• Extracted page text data
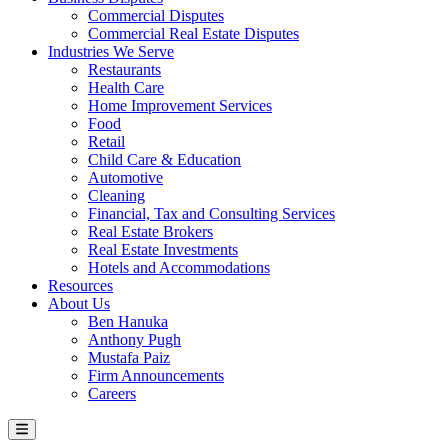
Commercial Disputes
Commercial Real Estate Disputes
Industries We Serve
Restaurants
Health Care
Home Improvement Services
Food
Retail
Child Care & Education
Automotive
Cleaning
Financial, Tax and Consulting Services
Real Estate Brokers
Real Estate Investments
Hotels and Accommodations
Resources
About Us
Ben Hanuka
Anthony Pugh
Mustafa Paiz
Firm Announcements
Careers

• About this exercise
Give again every line of text from the records above, word for word, and leave out the pictures.

• Exercise solution
Commercial Disputes
Commercial Real Estate Disputes
Industries We Serve
Restaurants
Health Care
Home Improvement Services
Food
Retail
Child Care & Education
Automotive
Cleaning
Financial, Tax and Consulting Services
Real Estate Brokers
Real Estate Investments
Hotels and Accommodations
Resources
About Us
Ben Hanuka
Anthony Pugh
Mustafa Paiz
Firm Announcements
Careers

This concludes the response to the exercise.